__Task prompt__.
The string "Right" may appear in lines of the entries below. Report how many lines hold it, with only the number.
BEGIN Data provided
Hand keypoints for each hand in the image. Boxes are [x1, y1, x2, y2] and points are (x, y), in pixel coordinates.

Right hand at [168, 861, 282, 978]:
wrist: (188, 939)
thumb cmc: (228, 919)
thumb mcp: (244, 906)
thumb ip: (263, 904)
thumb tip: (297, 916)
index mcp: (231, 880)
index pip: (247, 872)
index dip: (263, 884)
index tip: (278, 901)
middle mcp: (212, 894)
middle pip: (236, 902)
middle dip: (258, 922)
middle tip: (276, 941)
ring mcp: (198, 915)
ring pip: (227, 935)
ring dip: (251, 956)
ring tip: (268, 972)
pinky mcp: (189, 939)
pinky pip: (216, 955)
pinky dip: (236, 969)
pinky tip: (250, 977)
END Data provided
BEGIN Data provided
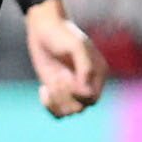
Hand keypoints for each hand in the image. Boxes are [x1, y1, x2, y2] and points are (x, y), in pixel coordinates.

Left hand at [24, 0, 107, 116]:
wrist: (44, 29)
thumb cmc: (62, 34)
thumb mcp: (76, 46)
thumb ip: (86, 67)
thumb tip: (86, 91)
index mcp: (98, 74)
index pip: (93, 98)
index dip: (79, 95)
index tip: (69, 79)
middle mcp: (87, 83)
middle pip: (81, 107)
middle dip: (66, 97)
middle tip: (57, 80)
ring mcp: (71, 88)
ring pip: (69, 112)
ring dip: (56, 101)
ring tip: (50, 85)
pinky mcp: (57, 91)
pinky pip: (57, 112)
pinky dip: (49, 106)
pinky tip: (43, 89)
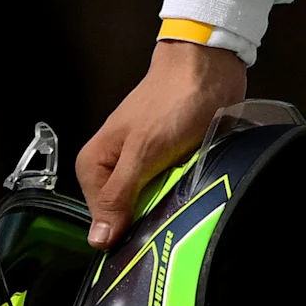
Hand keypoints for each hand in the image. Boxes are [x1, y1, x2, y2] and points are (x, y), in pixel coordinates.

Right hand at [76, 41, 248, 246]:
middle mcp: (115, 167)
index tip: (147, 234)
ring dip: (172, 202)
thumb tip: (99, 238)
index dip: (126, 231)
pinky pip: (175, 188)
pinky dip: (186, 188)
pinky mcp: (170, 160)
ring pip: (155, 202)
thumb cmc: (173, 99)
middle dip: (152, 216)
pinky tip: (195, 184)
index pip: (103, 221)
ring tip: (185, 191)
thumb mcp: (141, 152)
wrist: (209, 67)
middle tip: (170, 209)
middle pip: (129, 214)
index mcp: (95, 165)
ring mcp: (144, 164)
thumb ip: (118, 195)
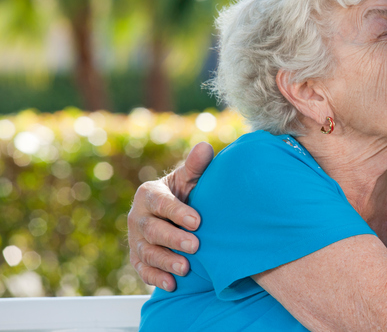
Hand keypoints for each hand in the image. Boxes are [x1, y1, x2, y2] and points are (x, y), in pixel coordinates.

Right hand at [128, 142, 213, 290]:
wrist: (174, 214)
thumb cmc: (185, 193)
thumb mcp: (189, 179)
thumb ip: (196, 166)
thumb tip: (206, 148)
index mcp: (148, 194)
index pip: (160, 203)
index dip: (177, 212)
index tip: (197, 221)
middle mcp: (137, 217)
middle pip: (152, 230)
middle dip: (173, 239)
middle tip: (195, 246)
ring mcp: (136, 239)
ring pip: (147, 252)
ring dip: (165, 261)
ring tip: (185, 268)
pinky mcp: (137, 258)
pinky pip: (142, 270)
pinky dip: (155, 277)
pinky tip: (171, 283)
END Data provided
__Response area__.
3